Aside from German government incompetence, more than the Americans, I'd give credit to the French on any planning to profit at German expense. The Paris Climate Accords were structured in such a way that enabled the key global economic blocks (EU/US/China) to justify protectionism on environmental grounds, but it was Paris who was leading the European Union's legislative phase-out of internal combustion engine cars, which have been a key part of the German economic model. This is classic French economic-advantage-by-legislation, a natural extension of the Paris Climate Accords themselves and was negotiated in the twilight of the Merkel era. The EU combustion engine ban is one of those 'the people who write the rules can write the rules to advantage themselves,' but whereas the French have reliable nuclear baseload power for their auto-industry, the Germans were betting on the Russian energy over repeated and decades-long American objections.

When what was functionally a Russian energy subsidy to German industry went away, so did the viability of the EV market leader, hence why the Germans threw the wrench and blocked the EU internal combustion ban from going forward this month.

It's mostly a self-own by the Europeans who bought into a failed model of energy production, aka "solar is already cheaper than coal", not realizing the importance of baseload power and how faked the numbers were on behalf of renewables.

As American energy policy is just as blundering, I don't think there's a master plan here. It's just incompetence all the way down.

It will be China, not the U.S., which benefits from lowered European industrial production. Curiously, China is building out new coal plants that will use more coal than all existing European plants. 2022 set the record for worldwide coal consumption. 2023 will be higher. So it goes.

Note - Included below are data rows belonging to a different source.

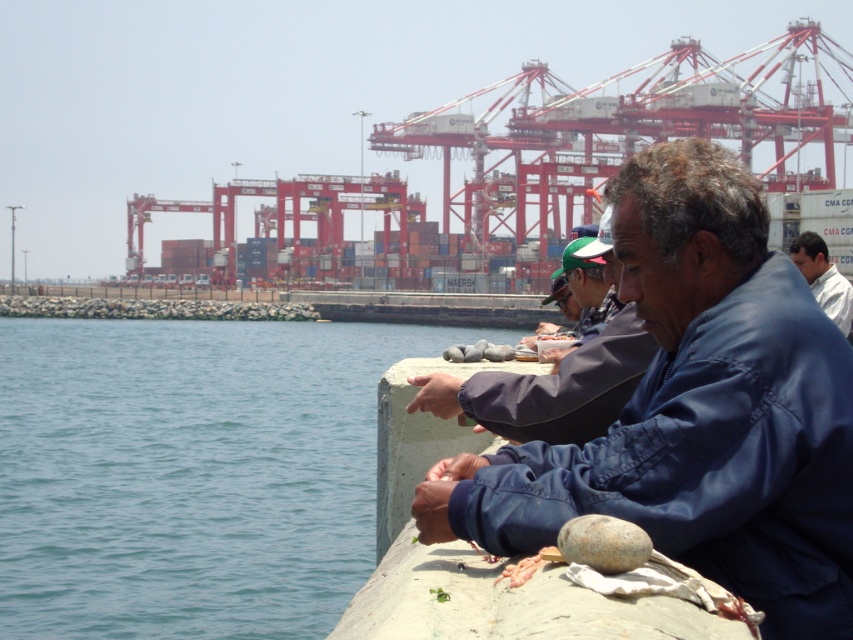
Which is behind, point (248, 572) or point (686, 420)?

Positioned behind is point (248, 572).

Does point (207, 625) come farther from viewer compared to point (808, 307)?

Yes.

This screenshot has height=640, width=853. I want to click on blue water at lower left, so click(190, 472).

Find the location of a particular element. The width and height of the screenshot is (853, 640). blue fabric jacket at center is located at coordinates (697, 412).

Does point (601, 460) come farther from viewer compared to point (828, 300)?

No, (601, 460) is in front of (828, 300).

Locate an element on the screen. blue fabric jacket at center is located at coordinates (697, 412).

Which is in front, point (142, 392) or point (844, 288)?

Positioned in front is point (844, 288).

Describe the element at coordinates (190, 472) in the screenshot. I see `blue water at lower left` at that location.

Is point (131, 346) closer to viewer compared to point (809, 262)?

That is False.

This screenshot has width=853, height=640. In order to click on blue water at lower left in this screenshot , I will do `click(190, 472)`.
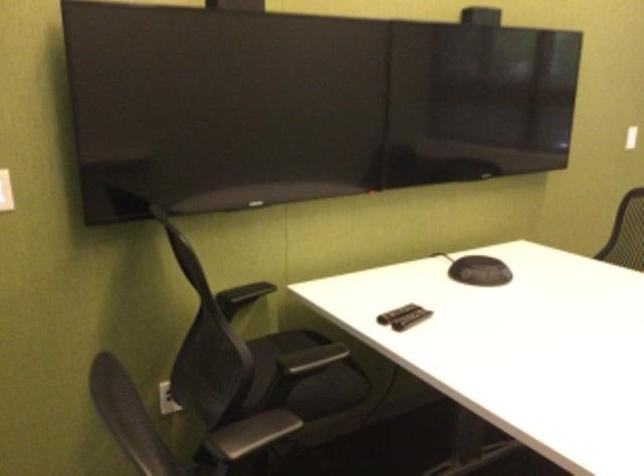
Where is `chair sitting surface`? The width and height of the screenshot is (644, 476). chair sitting surface is located at coordinates (304, 376).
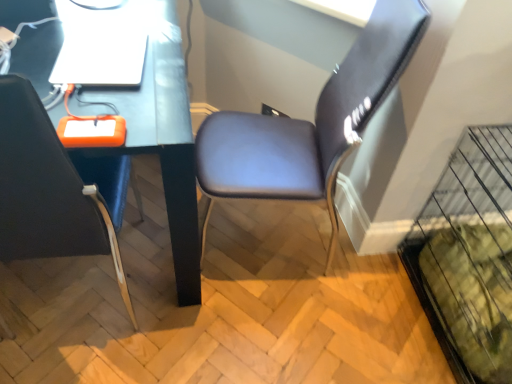
Question: Does matte black desk at center have a lesser width compared to suede-like brown chair at center-right, which is counted as the 1th chair, starting from the right?

Choices:
 (A) no
 (B) yes

Answer: (A)

Question: Considering the relative positions of matte black desk at center and suede-like brown chair at center-right, which is counted as the 1th chair, starting from the right, in the image provided, is matte black desk at center to the right of suede-like brown chair at center-right, which is counted as the 1th chair, starting from the right, from the viewer's perspective?

Choices:
 (A) yes
 (B) no

Answer: (B)

Question: Is matte black desk at center located outside suede-like brown chair at center-right, which is counted as the 1th chair, starting from the right?

Choices:
 (A) yes
 (B) no

Answer: (A)

Question: Does matte black desk at center contain suede-like brown chair at center-right, which appears as the 2th chair when viewed from the left?

Choices:
 (A) no
 (B) yes

Answer: (A)

Question: Does matte black desk at center have a greater height compared to suede-like brown chair at center-right, which is counted as the 1th chair, starting from the right?

Choices:
 (A) yes
 (B) no

Answer: (B)

Question: Choose the correct answer: Is matte black desk at center inside suede-like brown chair at center-right, which is counted as the 1th chair, starting from the right, or outside it?

Choices:
 (A) inside
 (B) outside

Answer: (B)

Question: From their relative heights in the image, would you say matte black desk at center is taller or shorter than suede-like brown chair at center-right, which appears as the 2th chair when viewed from the left?

Choices:
 (A) tall
 (B) short

Answer: (B)

Question: In the image, is matte black desk at center positioned in front of or behind suede-like brown chair at center-right, which is counted as the 1th chair, starting from the right?

Choices:
 (A) front
 (B) behind

Answer: (A)

Question: From the image's perspective, is matte black desk at center positioned above or below suede-like brown chair at center-right, which is counted as the 1th chair, starting from the right?

Choices:
 (A) above
 (B) below

Answer: (B)

Question: Relative to matte black desk at center, is white glossy laptop at upper left in front or behind?

Choices:
 (A) behind
 (B) front

Answer: (A)

Question: In the image, is white glossy laptop at upper left on the left side or the right side of matte black desk at center?

Choices:
 (A) left
 (B) right

Answer: (B)

Question: Based on their sizes in the image, would you say white glossy laptop at upper left is bigger or smaller than matte black desk at center?

Choices:
 (A) big
 (B) small

Answer: (B)

Question: Considering the positions of white glossy laptop at upper left and matte black desk at center in the image, is white glossy laptop at upper left wider or thinner than matte black desk at center?

Choices:
 (A) wide
 (B) thin

Answer: (B)

Question: Is matte black chair at left, placed as the 2th chair when sorted from right to left, inside or outside of suede-like brown chair at center-right, which appears as the 2th chair when viewed from the left?

Choices:
 (A) inside
 (B) outside

Answer: (B)

Question: Based on their sizes in the image, would you say matte black chair at left, placed as the 2th chair when sorted from right to left, is bigger or smaller than suede-like brown chair at center-right, which appears as the 2th chair when viewed from the left?

Choices:
 (A) big
 (B) small

Answer: (A)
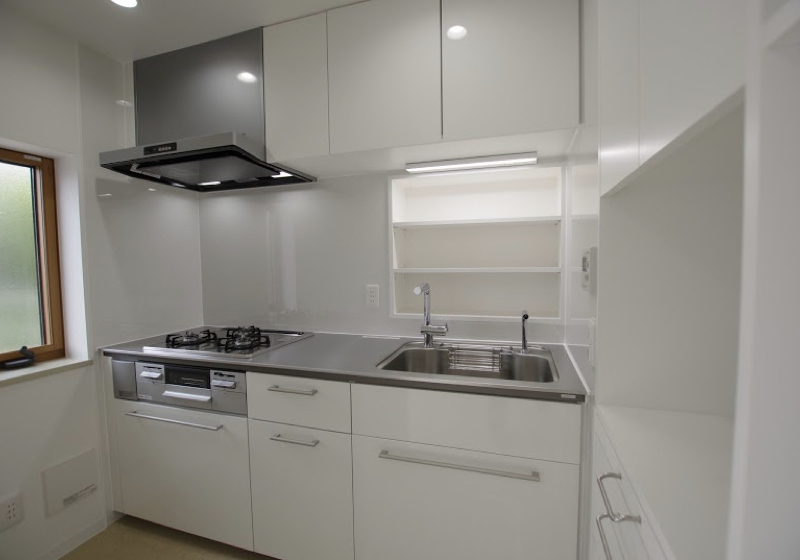
At what (x,y) coordinates should I click in order to perform the action: click on sink. Please return your answer as a coordinate pair (x, y). Looking at the image, I should click on pos(470,374).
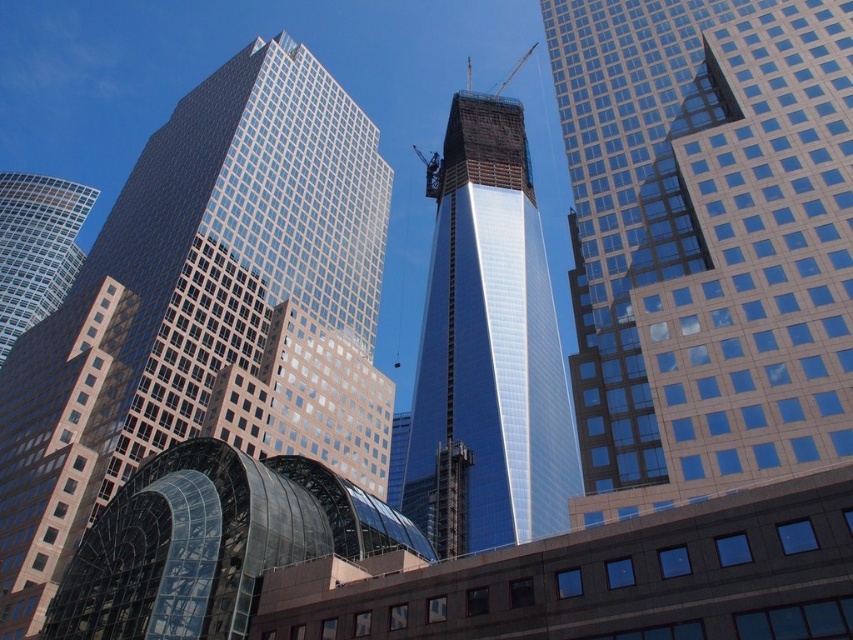
You are standing in front of the cluster of modern skyscrapers and notice two points marked on the central building under construction. The first point is at coordinate point [669,307] and the second is at point [210,227]. Which point is nearer to your current position?

Point [669,307] is closer to the camera than point [210,227], so the first point is nearer to your current position.

You are an architect planning to install a billboard on the side of the glassy steel skyscraper at center and the glassy reflective skyscraper at center. Since the billboard requires a minimum width of 10 meters to be visible from afar, which building do you think will definitely fit the billboard?

The glassy reflective skyscraper at center has a greater width than the glassy steel skyscraper at center. Since the billboard requires a minimum width of 10 meters, the glassy reflective skyscraper at center is more likely to have sufficient width to accommodate the billboard, while the glassy steel skyscraper at center might be too narrow.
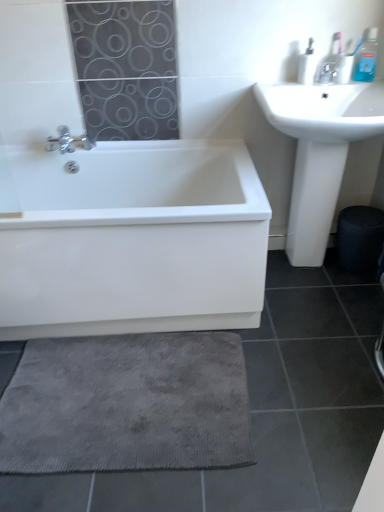
You are a GUI agent. You are given a task and a screenshot of the screen. Output one action in this format:
    pyautogui.click(x=<x>, y=<y>)
    Task: Click on the free space above gray textured bath mat at lower center (from a real-world perspective)
    This screenshot has height=512, width=384.
    Given the screenshot: What is the action you would take?
    pyautogui.click(x=129, y=398)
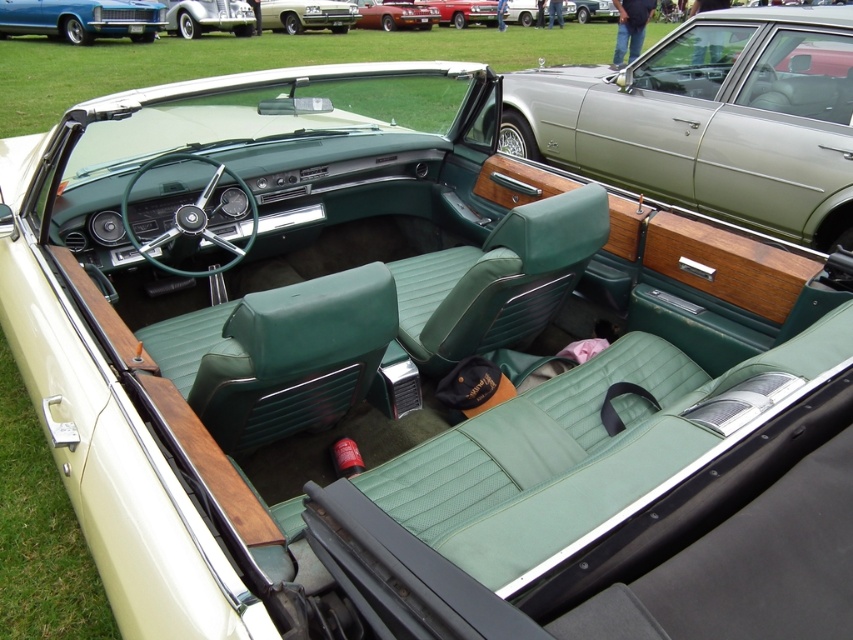
This screenshot has width=853, height=640. Find the location of `shiny silver car at upper left`. shiny silver car at upper left is located at coordinates (207, 17).

The width and height of the screenshot is (853, 640). Find the location of `shiny silver car at upper left`. shiny silver car at upper left is located at coordinates (207, 17).

Describe the element at coordinates (207, 17) in the screenshot. I see `shiny silver car at upper left` at that location.

Does shiny silver car at upper left have a lesser height compared to metallic silver sedan at center?

Incorrect, shiny silver car at upper left's height does not fall short of metallic silver sedan at center's.

Where is `shiny silver car at upper left`? This screenshot has width=853, height=640. shiny silver car at upper left is located at coordinates (207, 17).

Can you confirm if green leather seats at center is smaller than shiny silver car at upper left?

No, green leather seats at center is not smaller than shiny silver car at upper left.

Is point (637, 132) farther from camera compared to point (171, 33)?

No.

Where is `green leather seats at center`? green leather seats at center is located at coordinates (711, 120).

You are a GUI agent. You are given a task and a screenshot of the screen. Output one action in this format:
    pyautogui.click(x=<x>, y=<y>)
    Task: Click on the green leather seats at center
    
    Given the screenshot: What is the action you would take?
    pyautogui.click(x=711, y=120)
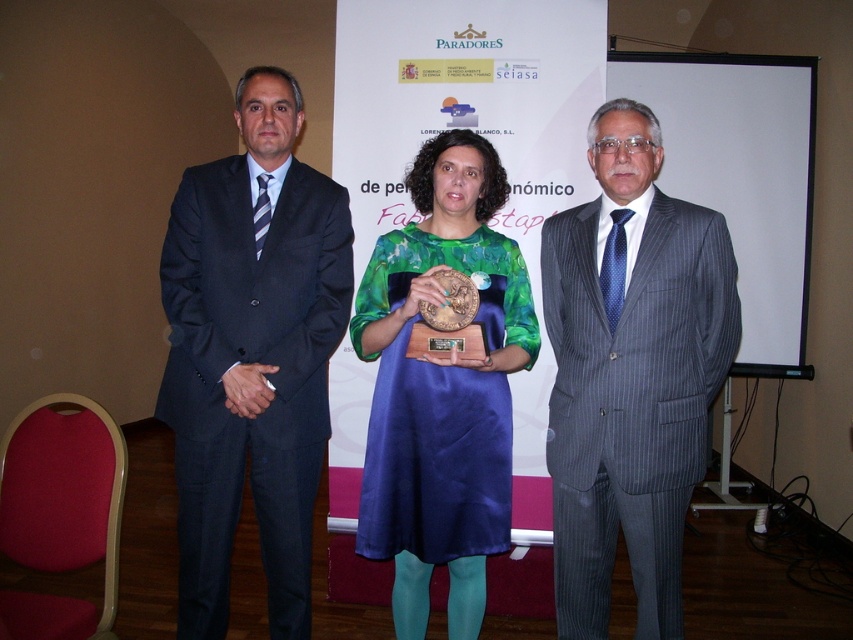
Is matte black suit at left behind gray pinstripe suit at center?

Yes, matte black suit at left is further from the viewer.

Who is higher up, matte black suit at left or gray pinstripe suit at center?

matte black suit at left

Is point (322, 356) more distant than point (668, 237)?

Yes, it is behind point (668, 237).

Identify the location of matte black suit at left. (251, 355).

In the scene shown: Does matte black suit at left appear under green satin dress at center?

No, matte black suit at left is not below green satin dress at center.

Which is more to the left, matte black suit at left or green satin dress at center?

From the viewer's perspective, matte black suit at left appears more on the left side.

Identify the location of matte black suit at left. (251, 355).

Locate an element on the screen. This screenshot has width=853, height=640. matte black suit at left is located at coordinates (251, 355).

The image size is (853, 640). What do you see at coordinates (630, 372) in the screenshot?
I see `gray pinstripe suit at center` at bounding box center [630, 372].

Is the position of gray pinstripe suit at center more distant than that of green satin dress at center?

No, gray pinstripe suit at center is closer to the viewer.

The width and height of the screenshot is (853, 640). Find the location of `gray pinstripe suit at center`. gray pinstripe suit at center is located at coordinates (630, 372).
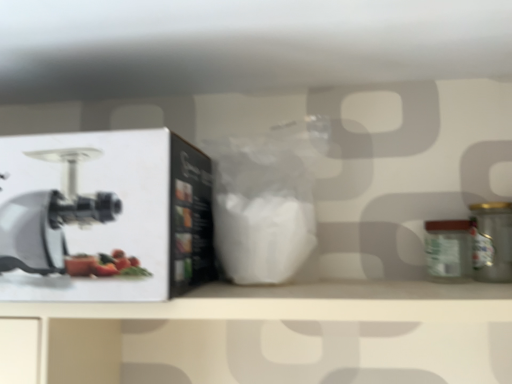
Question: From the image's perspective, is metallic gold canister at right below green matte glass jar at right?

Choices:
 (A) yes
 (B) no

Answer: (B)

Question: Is the position of metallic gold canister at right more distant than that of green matte glass jar at right?

Choices:
 (A) no
 (B) yes

Answer: (A)

Question: Can you confirm if metallic gold canister at right is bigger than green matte glass jar at right?

Choices:
 (A) no
 (B) yes

Answer: (B)

Question: Is green matte glass jar at right surrounded by metallic gold canister at right?

Choices:
 (A) no
 (B) yes

Answer: (A)

Question: Does metallic gold canister at right appear on the left side of green matte glass jar at right?

Choices:
 (A) no
 (B) yes

Answer: (A)

Question: From the image's perspective, is white matte box at left located above or below green matte glass jar at right?

Choices:
 (A) above
 (B) below

Answer: (A)

Question: From a real-world perspective, is white matte box at left physically located above or below green matte glass jar at right?

Choices:
 (A) below
 (B) above

Answer: (B)

Question: In terms of width, does white matte box at left look wider or thinner when compared to green matte glass jar at right?

Choices:
 (A) wide
 (B) thin

Answer: (A)

Question: Considering the relative positions of white matte box at left and green matte glass jar at right in the image provided, is white matte box at left to the left or to the right of green matte glass jar at right?

Choices:
 (A) left
 (B) right

Answer: (A)

Question: Is green matte glass jar at right to the left or to the right of white matte box at left in the image?

Choices:
 (A) left
 (B) right

Answer: (B)

Question: From the image's perspective, is green matte glass jar at right above or below white matte box at left?

Choices:
 (A) above
 (B) below

Answer: (B)

Question: In terms of width, does green matte glass jar at right look wider or thinner when compared to white matte box at left?

Choices:
 (A) wide
 (B) thin

Answer: (B)

Question: Would you say green matte glass jar at right is inside or outside white matte box at left?

Choices:
 (A) inside
 (B) outside

Answer: (B)

Question: Considering the positions of metallic gold canister at right and white matte box at left in the image, is metallic gold canister at right bigger or smaller than white matte box at left?

Choices:
 (A) big
 (B) small

Answer: (B)

Question: Considering the positions of metallic gold canister at right and white matte box at left in the image, is metallic gold canister at right taller or shorter than white matte box at left?

Choices:
 (A) tall
 (B) short

Answer: (B)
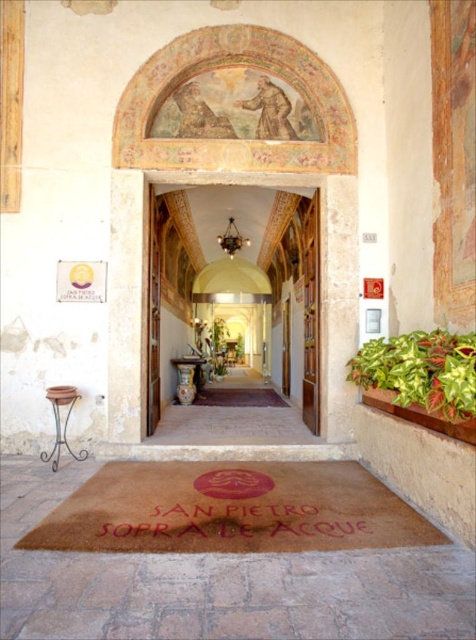
Question: Does brown coir mat at center appear under matte gold door at center?

Choices:
 (A) yes
 (B) no

Answer: (A)

Question: Which point is farther from the camera taking this photo?

Choices:
 (A) (444, 353)
 (B) (256, 236)

Answer: (B)

Question: Which point is closer to the camera?

Choices:
 (A) (167, 356)
 (B) (117, 481)
 (C) (79, 394)

Answer: (B)

Question: Which is farther from the brown matte doormat at center?

Choices:
 (A) matte gold door at center
 (B) brown coir mat at center

Answer: (B)

Question: Where is green variegated leaf at right located in relation to brown matte doormat at center in the image?

Choices:
 (A) left
 (B) right

Answer: (B)

Question: Can you confirm if brown coir mat at center is positioned to the right of matte gold door at center?

Choices:
 (A) yes
 (B) no

Answer: (A)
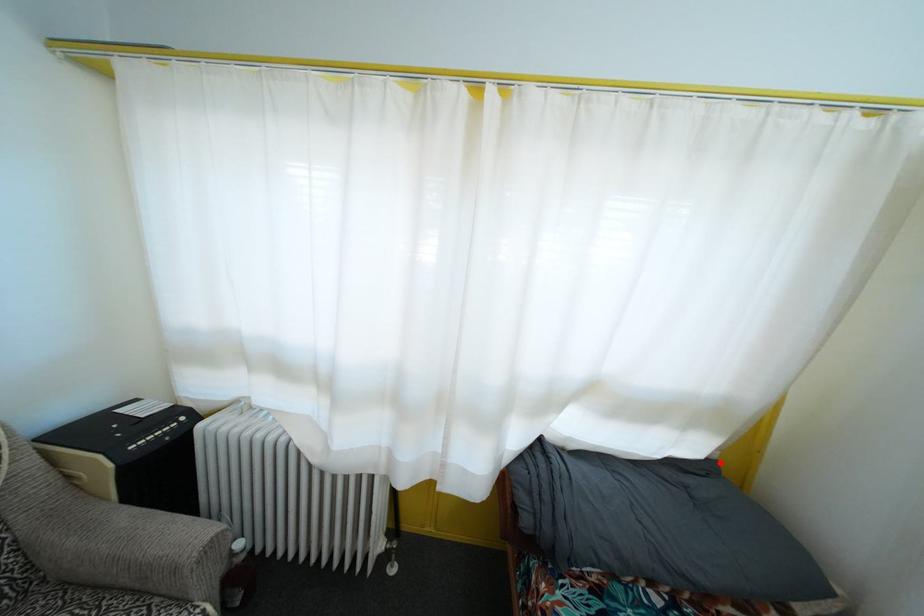
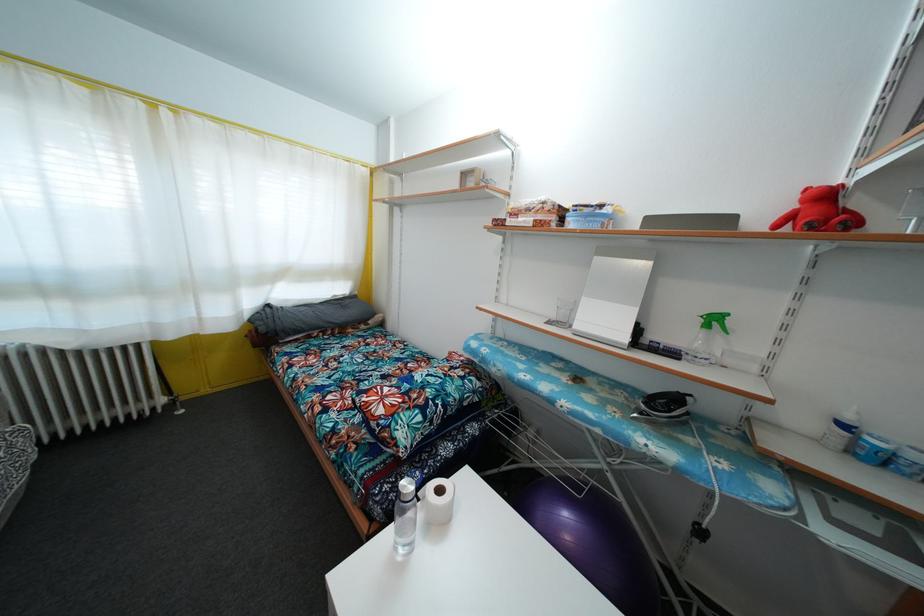
Question: I am providing you with two images of the same scene from different viewpoints. A red point is marked on the first image. Can you still see the location of the red point in image 2?

Choices:
 (A) Yes
 (B) No

Answer: (A)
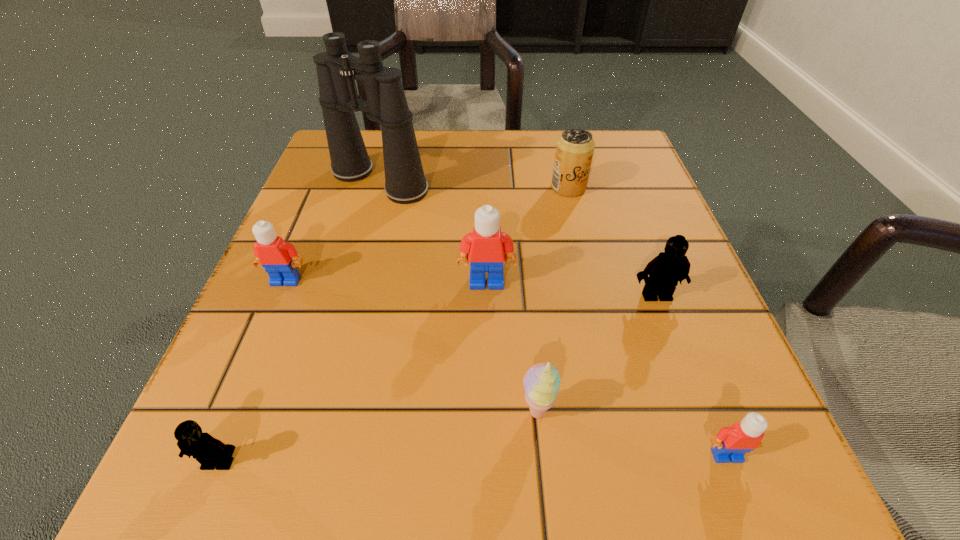
Find the location of a particular element. The image size is (960, 540). free space at the far left corner is located at coordinates (384, 160).

In the image, there is a desktop. Where is `vacant space at the near right corner`? The height and width of the screenshot is (540, 960). vacant space at the near right corner is located at coordinates (695, 511).

Locate an element on the screen. Image resolution: width=960 pixels, height=540 pixels. free space between the smallest white Lego and the farther black Lego is located at coordinates (691, 375).

Image resolution: width=960 pixels, height=540 pixels. I want to click on free space between the leftmost white Lego and the seventh shortest object, so click(x=386, y=281).

In order to click on vacant area between the right black Lego and the nearest white Lego in this screenshot , I will do `click(691, 375)`.

Image resolution: width=960 pixels, height=540 pixels. In order to click on free spot between the third object from right to left and the nearer black Lego in this screenshot , I will do `click(394, 325)`.

Locate an element on the screen. The image size is (960, 540). vacant space that is in between the sixth object from left to right and the rightmost white Lego is located at coordinates (647, 321).

Where is `empty location between the binoculars and the nearest white Lego`? This screenshot has width=960, height=540. empty location between the binoculars and the nearest white Lego is located at coordinates (553, 318).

Somewhere in a folder from the 1970s, there's a plan for a nuclear future for Europe. Maybe they should dust that off.

It was something that was part of the same problem. Same with British industry. As soon as energy costs went up manufacturers couldn't produce products at prices anywhere near what people were willing to pay. Stagflation was a bitch, and US Steel was losing money on every ton it sold just to avoid having to shut down entirely. It wasn't a problem of US industrial production being outcompeted by foreign production or automated production, it was a question of a problem of high oil prices for a decade triggering a recessions that lasted more or less as long.